PESCARA. «Non sono certo iscritto al partito dei giudici, né sono il braccio del governo». Fresco dell’elezione come menbro laico del Csm, l’avvocato abruzzese Giovanni Legnini, il più votato finora per palazzo dei Marescialli, affida a Repubblica le sue valutazioni in merito al suo nuovo incarico. «Sarei il normalizzatore di palazzo Chigi per il Csm? Ma io non sono già più un uomo del governo...». Legnini, il più votato finora per palazzo dei Marescialli con i suoi 524 consensi, come ricorda il quotidiano di via Cristoforo Colombo, sta per lasciare la sua stanza da sottosegretario al primo piano del ministero dell’Economia.

«Sono emozionato, certo, perché quest’indicazione mi è caduta addosso inaspettata. Non ci pensavo proprio. È stata una sorpresa. Ma sono tranquillo». Sui giornali della mattina, che ha letto di buon ora come fa sempre, c’è traccia del dubbio più forte dei giudici, essere uno fuori dal dibattito sulla giustizia. «Sarebbe il mio punto debole? Questo mi pare invece un punto di forza. Il Pd ha fatto una scelta azzeccata, perché nessuno mi può annoverare tra i nemici delle toghe, ma nemmeno come un iscritto al partito dei magistrati. Rispetto in modo sacrale la funzione, ma come riconosco l’autonomia e l’indipendenza della magistratura, del pari vedo lo stesso valoreper il Parlamento. Senza apparire ambizioso, e per la mia storia personale, mi sento un potenziale trait d’union tra la politica e la magistratura».

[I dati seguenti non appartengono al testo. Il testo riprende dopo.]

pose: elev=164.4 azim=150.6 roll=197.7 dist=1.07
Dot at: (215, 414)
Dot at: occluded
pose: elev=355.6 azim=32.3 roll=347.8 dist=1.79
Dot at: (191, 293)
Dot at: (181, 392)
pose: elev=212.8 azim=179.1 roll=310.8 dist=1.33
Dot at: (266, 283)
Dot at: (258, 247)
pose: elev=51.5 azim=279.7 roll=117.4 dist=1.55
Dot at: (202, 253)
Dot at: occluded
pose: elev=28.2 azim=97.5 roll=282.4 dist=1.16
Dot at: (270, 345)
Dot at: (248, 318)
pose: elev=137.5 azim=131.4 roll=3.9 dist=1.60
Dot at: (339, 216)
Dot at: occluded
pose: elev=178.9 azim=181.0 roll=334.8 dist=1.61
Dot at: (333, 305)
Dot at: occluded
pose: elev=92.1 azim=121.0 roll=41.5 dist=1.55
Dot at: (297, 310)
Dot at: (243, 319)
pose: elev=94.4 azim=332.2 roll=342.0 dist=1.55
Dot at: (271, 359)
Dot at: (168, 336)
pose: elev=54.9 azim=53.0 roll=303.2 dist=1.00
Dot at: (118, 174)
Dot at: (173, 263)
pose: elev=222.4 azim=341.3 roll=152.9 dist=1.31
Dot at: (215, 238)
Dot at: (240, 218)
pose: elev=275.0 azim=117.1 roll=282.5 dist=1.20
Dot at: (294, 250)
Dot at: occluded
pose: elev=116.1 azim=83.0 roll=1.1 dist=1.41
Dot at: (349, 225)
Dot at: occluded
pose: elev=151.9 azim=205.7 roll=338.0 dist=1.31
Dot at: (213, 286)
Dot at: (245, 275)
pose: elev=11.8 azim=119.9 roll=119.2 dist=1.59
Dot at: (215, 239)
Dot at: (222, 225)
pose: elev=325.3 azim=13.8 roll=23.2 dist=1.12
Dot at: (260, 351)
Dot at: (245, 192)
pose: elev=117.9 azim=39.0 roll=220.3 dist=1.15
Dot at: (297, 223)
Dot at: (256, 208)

Già, la biografia di Legnini, l’uomo che il Pd ha indicato per guidare il futuro Csm. Se, naturalmente, i 16 togati che siedono a fianco degli 8 laici lo voteranno. A chi, in queste ore, gli ha detto “ma tu non sai niente di giustizia...” lui ha risposto «ti sbagli, basta conoscere la mia storia personale e politica per sapere che non è affatto così».